The draft above was created using the information available at the time the story first emerged. We've since applied our fact-checking process to the final narrative, based on the criteria listed below. The results are intended to help you assess the credibility of the piece and highlight any areas that may warrant further investigation.

Freshness check

Score: 8

Notes: The article was published on March 5, 2026, and reports on a recent event, indicating high freshness. However, similar narratives have appeared in other reputable outlets, such as The Independent, published on the same day, which may suggest some overlap in reporting. (independent.co.uk)

Quotes check

Score: 7

Notes: The article includes direct quotes from the Pro-Human AI Declaration. While these quotes are consistent with the declaration's publicly available text, they cannot be independently verified as originating from the specific signatories mentioned. (humanstatement.org)

Source reliability

Score: 9

Notes: The article is published on Yahoo Finance, a major news organisation, which generally indicates high reliability.
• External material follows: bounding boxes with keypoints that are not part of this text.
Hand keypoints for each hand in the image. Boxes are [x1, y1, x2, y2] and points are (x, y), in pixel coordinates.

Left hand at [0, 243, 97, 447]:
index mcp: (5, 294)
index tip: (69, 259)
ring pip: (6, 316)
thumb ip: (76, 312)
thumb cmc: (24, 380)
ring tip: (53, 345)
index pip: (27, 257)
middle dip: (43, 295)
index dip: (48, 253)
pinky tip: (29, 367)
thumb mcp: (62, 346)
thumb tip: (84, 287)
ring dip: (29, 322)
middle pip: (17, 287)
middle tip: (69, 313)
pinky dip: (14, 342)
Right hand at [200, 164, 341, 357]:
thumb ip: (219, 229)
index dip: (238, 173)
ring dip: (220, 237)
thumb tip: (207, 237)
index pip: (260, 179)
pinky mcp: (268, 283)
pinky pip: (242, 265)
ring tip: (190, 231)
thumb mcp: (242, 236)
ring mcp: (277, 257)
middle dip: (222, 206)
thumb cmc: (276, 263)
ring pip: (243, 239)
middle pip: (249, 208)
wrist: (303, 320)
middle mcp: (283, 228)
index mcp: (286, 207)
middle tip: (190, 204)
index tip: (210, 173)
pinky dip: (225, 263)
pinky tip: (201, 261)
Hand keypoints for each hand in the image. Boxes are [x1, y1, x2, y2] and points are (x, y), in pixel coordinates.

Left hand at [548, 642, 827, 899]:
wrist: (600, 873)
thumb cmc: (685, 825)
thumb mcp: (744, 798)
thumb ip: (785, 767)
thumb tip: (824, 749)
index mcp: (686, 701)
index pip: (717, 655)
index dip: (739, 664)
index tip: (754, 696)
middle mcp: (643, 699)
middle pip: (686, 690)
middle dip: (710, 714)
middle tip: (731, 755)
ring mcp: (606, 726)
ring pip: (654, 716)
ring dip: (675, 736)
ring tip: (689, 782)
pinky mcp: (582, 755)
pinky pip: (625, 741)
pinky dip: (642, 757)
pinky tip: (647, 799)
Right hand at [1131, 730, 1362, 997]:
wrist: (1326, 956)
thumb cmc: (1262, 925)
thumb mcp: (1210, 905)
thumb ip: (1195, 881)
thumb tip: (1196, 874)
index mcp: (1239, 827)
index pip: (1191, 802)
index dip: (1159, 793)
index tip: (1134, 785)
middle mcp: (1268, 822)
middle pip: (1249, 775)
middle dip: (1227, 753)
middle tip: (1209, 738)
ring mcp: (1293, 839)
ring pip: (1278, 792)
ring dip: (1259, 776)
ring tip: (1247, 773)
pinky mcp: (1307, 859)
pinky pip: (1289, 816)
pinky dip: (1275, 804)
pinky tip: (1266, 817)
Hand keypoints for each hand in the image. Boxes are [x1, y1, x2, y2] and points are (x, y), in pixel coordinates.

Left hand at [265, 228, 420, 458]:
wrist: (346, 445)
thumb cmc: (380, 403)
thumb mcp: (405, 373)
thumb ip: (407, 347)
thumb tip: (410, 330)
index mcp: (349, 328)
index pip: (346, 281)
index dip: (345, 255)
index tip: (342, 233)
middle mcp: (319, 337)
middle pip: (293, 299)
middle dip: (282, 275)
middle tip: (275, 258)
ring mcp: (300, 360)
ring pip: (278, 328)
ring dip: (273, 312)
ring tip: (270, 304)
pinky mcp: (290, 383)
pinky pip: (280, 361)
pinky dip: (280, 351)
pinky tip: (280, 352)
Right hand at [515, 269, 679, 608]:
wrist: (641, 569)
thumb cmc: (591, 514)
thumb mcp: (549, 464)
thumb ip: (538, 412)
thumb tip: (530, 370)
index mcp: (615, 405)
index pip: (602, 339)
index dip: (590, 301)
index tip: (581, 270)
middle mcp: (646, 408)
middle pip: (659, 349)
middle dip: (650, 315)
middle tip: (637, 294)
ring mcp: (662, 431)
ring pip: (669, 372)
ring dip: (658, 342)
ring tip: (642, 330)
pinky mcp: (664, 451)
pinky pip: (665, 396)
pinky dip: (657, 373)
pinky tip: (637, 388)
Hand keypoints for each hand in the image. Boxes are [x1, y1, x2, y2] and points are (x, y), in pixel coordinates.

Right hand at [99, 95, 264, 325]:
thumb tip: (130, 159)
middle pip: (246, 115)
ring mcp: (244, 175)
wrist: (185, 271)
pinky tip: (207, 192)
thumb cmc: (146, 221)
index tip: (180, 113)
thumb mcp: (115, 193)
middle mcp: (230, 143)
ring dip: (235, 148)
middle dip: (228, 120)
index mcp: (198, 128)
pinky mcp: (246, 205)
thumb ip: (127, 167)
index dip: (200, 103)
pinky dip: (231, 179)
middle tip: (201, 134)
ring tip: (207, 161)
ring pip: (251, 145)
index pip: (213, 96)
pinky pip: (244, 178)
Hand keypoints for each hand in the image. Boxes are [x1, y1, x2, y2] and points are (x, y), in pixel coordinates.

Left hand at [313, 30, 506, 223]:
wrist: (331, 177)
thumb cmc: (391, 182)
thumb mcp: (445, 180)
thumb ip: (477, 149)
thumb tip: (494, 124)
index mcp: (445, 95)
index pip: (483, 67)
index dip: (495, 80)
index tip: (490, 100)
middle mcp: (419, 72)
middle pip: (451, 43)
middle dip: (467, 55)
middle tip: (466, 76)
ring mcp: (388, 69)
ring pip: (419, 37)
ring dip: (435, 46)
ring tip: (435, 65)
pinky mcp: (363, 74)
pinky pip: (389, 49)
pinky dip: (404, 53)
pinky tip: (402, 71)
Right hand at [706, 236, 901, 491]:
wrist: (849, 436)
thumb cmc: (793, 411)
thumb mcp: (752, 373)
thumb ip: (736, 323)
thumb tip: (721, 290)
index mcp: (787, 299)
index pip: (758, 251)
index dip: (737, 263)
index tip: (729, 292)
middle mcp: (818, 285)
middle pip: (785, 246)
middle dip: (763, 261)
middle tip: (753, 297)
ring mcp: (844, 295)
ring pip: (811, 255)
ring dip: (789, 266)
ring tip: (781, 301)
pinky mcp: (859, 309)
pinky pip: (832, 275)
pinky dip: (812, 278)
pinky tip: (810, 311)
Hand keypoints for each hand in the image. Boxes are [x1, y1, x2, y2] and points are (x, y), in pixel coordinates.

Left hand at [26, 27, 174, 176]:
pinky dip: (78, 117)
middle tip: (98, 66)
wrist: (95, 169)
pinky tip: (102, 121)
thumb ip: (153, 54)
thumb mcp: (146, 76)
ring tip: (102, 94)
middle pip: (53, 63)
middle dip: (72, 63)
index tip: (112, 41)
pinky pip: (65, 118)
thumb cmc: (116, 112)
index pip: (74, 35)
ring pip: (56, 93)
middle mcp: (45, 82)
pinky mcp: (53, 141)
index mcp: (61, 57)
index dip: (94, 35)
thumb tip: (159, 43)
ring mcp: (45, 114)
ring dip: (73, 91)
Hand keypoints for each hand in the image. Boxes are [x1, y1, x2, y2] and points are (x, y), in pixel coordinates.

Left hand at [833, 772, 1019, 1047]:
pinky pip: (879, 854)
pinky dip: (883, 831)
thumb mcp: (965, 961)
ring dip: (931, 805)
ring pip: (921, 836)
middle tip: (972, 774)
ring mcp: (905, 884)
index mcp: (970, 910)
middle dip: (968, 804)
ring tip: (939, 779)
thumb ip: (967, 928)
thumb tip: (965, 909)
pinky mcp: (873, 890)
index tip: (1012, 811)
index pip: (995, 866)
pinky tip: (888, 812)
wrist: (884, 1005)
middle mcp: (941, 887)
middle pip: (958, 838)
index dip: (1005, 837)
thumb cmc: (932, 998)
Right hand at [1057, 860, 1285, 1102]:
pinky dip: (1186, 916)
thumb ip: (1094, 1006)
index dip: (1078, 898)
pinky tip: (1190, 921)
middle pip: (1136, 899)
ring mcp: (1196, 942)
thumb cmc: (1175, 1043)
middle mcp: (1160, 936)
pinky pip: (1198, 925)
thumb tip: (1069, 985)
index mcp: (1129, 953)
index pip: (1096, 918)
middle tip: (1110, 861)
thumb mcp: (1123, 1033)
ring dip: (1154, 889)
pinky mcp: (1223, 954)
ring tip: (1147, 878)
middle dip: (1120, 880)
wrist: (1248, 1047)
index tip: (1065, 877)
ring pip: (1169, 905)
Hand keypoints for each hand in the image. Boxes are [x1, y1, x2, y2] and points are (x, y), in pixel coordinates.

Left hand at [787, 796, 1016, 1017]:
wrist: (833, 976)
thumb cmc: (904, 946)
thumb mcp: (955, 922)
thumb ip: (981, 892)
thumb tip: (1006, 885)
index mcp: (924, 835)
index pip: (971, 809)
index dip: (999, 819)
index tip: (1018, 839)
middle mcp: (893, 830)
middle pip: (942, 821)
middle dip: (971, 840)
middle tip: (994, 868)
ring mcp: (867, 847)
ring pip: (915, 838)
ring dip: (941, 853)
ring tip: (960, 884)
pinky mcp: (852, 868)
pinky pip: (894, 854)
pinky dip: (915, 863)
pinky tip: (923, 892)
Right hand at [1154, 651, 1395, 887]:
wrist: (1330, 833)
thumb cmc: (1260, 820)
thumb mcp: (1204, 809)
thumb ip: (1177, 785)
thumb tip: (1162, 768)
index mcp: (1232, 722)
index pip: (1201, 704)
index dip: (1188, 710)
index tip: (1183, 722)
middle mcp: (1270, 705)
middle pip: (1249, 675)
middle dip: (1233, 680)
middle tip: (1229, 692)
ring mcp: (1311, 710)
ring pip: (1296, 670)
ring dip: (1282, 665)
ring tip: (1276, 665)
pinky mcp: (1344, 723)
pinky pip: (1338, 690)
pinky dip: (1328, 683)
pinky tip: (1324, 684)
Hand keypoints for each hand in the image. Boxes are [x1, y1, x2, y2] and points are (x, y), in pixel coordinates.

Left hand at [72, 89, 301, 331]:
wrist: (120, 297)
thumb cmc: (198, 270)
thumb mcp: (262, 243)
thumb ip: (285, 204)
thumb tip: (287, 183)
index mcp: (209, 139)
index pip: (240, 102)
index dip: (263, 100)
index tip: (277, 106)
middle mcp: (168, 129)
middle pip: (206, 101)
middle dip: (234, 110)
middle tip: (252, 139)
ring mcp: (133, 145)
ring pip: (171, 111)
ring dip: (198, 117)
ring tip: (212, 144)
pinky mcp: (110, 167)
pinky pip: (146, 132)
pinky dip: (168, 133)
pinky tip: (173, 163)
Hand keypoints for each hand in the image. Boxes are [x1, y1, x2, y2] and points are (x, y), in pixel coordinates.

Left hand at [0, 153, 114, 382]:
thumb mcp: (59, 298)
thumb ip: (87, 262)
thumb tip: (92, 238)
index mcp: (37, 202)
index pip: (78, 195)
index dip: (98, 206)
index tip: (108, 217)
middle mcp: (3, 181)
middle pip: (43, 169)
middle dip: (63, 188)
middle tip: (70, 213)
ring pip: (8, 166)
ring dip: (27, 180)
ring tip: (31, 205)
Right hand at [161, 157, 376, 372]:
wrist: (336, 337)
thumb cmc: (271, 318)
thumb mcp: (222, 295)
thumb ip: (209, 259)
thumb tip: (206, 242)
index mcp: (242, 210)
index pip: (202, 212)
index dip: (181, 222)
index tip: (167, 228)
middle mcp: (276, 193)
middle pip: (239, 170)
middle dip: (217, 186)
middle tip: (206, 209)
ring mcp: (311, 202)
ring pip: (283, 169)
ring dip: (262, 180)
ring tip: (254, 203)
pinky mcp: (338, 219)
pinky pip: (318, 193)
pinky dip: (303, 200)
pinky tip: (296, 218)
However, the presence of similar reports in other reputable outlets suggests that the content may be summarised or aggregated from a common source, potentially affecting its originality. (independent.co.uk)

Plausibility check

Score: 8

Notes: The claims about the Pro-Human AI Declaration and its signatories are plausible and align with information from other reputable sources. However, the article's reliance on a single source for direct quotes raises concerns about the independence of the information presented. (humanstatement.org)

Overall assessment

Verdict (FAIL, OPEN, PASS): PASS

Confidence (LOW, MEDIUM, HIGH): MEDIUM

Summary: The article provides a timely and plausible account of the Pro-Human AI Declaration and its signatories. However, the reliance on a single source for direct quotes and the presence of similar reports in other reputable outlets suggest potential issues with originality and source independence. These factors warrant a medium level of confidence in the article's accuracy and reliability.